The UK government emphasises its support for the Arms Trade Treaty in the Annual Report, stating that it “continued to play a pivotal role to support the effective implementation of the Arms Trade Treaty” (p1) and that “Government experts presented the United Kingdom’s national approach to export control risk assessment in two side events at CSP5” (p31). However, this support is aimed at encouraging other states and industry to engage with the Treaty, rather than bringing the UK’s own implementation into line with the Treaty, and at tackling issues such as diversion of weapons from their intended end-use or end-user, rather than tackling the misuse of weapons by the intended recipients, which is a more significant issue for UK practice. This public display of support for the Treaty is thus better understood as a legitimation mechanism to enhance or protect the UK’s reputation rather than rigorous implementation of its legal and policy obligations.

 

Enforcement and compliance

 

The Government puts a lot of emphasis on pre-export licensing rather than post-export checks as a measure of the robustness of the licensing regime.
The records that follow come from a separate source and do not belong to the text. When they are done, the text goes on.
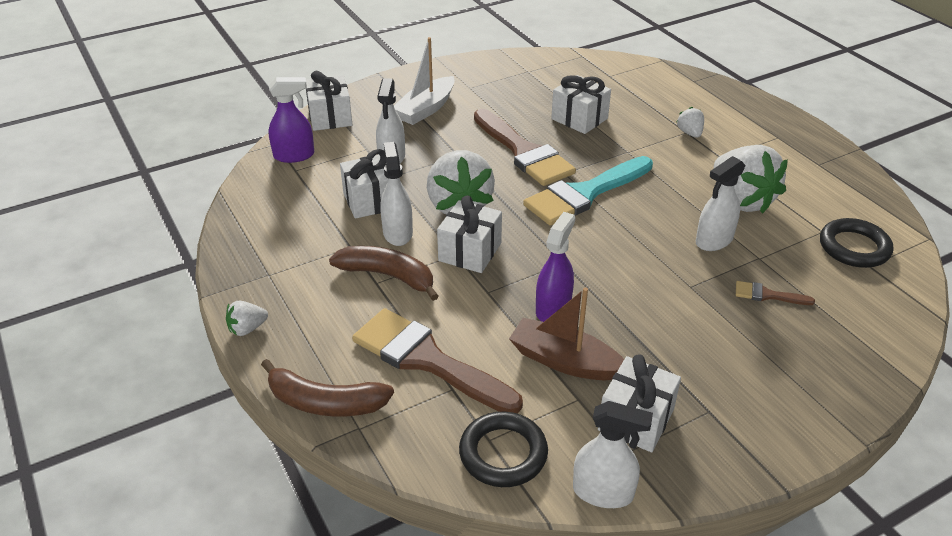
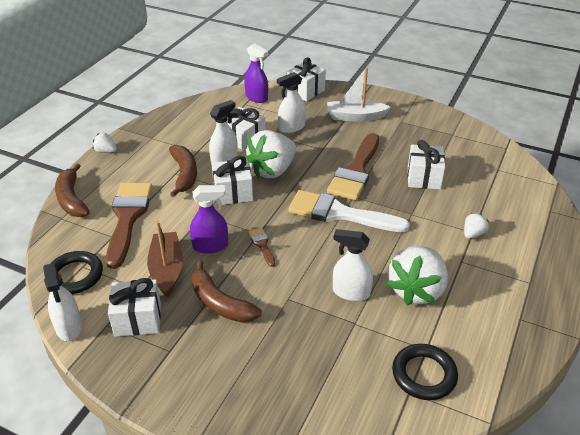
camera: 55 degrees right, 0 degrees up
turquoise brush [523,156,653,226] -> white brush [288,190,410,232]
brown brush [736,281,815,305] -> brown brush moved to [248,227,276,267]
none -> brown banana [192,260,262,323]

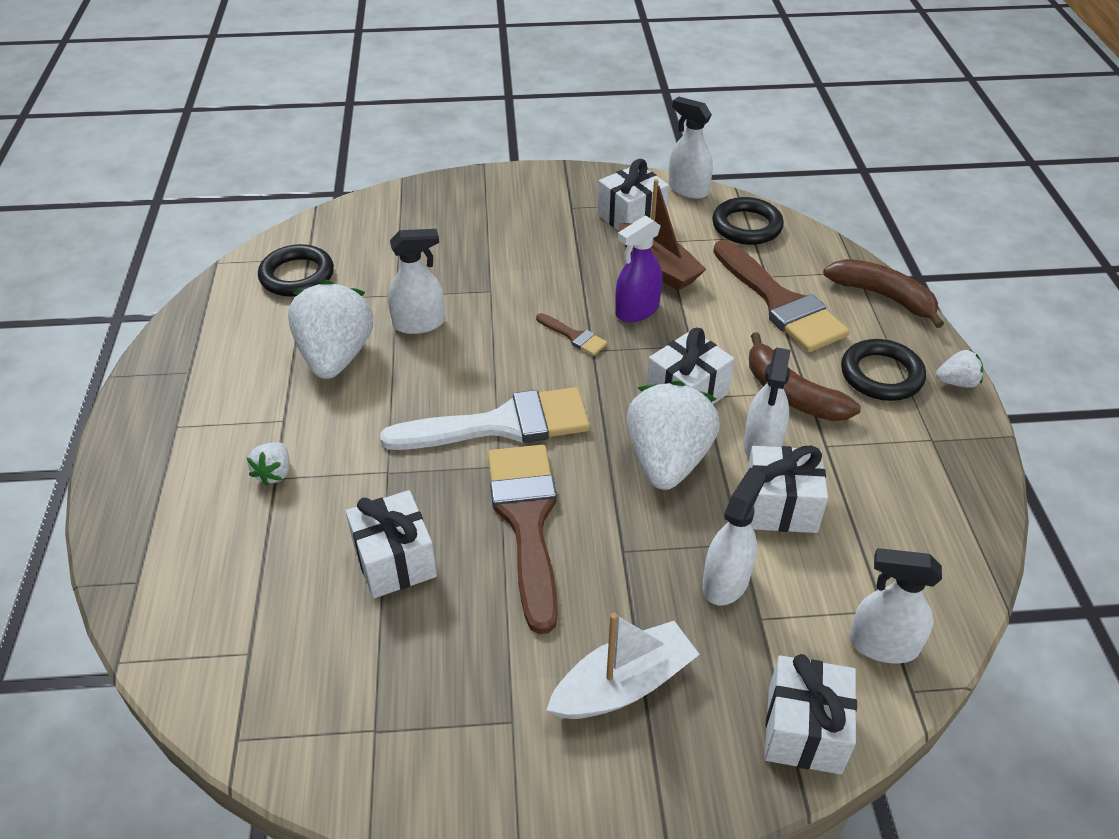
camera: 150 degrees right, 5 degrees up
brown banana [192,260,262,323] -> none
purple spray bottle [244,44,268,103] -> white spray bottle [849,548,942,663]
none -> black ring [841,339,926,401]

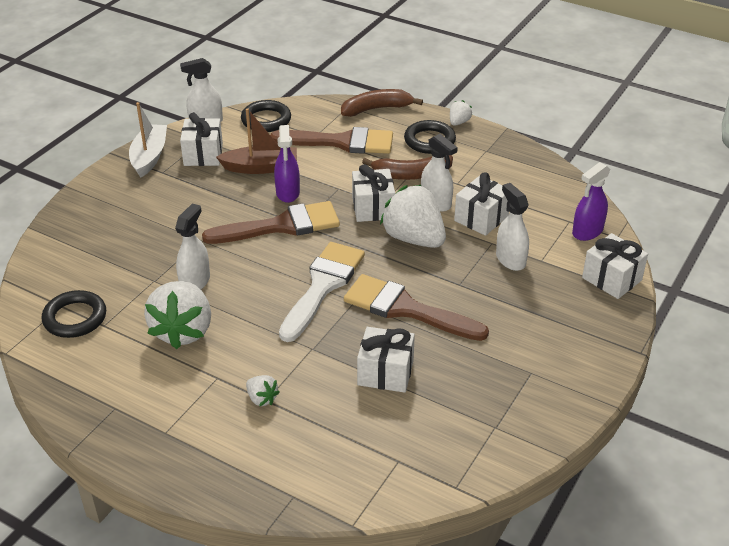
camera: 55 degrees left, 5 degrees down
white strawberry [288,280,373,379] -> white strawberry turned 120 degrees counterclockwise [144,281,211,349]
brown brush [536,313,608,356] -> brown brush [202,201,340,244], size x2.29
white boat [547,613,700,719] -> white boat moved to [129,102,167,177]
white spray bottle [849,548,942,663] -> purple spray bottle [572,162,610,241]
Using the Annual Report data, it seems that 0.15% of SIEL/SITCL licence applications were refused or revoked on C2 grounds in 2019. (27 were refused/revoked, out of 17,092 SIEL and 251 SITCL applications.) Without more contextual information, this proportion seems rather small and it is difficult to know how effective pre-export licensing is as a method of preventing breaches of the UK commitments, especially given the controversy around UK arms exports in relation to C2 and the war in Yemen. Considering these concerns in relation to the questions asked by the CAEC about enforcement and compliance in both this and the previous inquiry, and it is apparent that more information is needed from Government to assuage concerns.

 

In terms of the resourcing for compliance, it has been reported that DIT has 8 members of staff for compliance visits with regard to OIELs and OGELs; and that four of the arms factories at the heart of the Yemen war (including warplane factories run by BAE Systems at Warton and Samlesbury in Lancashire, northwest England, which manufacture the Tornado) have not been inspected within the last three years, in breach of the government’s own rules.

 

Overseas post-shipment audits – a topic of interest to the CAEC in its Initial Review inquiry – have some uses that could be potentially valuable in relation to tackling diversion but nonetheless raise diplomatic concerns around which countries are targeted for such audits. And post-shipment audits are less useful in terms of enforcing compliance with C2. The judicial review of exports to Saudi Arabia begs this very question: what information is the government getting via intelligence, media and non-governmental organization reports to verify the use of UK-supplied equipment? My view is that the government is actively attempting not to be seen to know about potential IHL violations in the war in Yemen, and in this context there is no reason to think that post-shipment audits would be of positive use in ensuring UK arms exports do not contribute to violations of international law.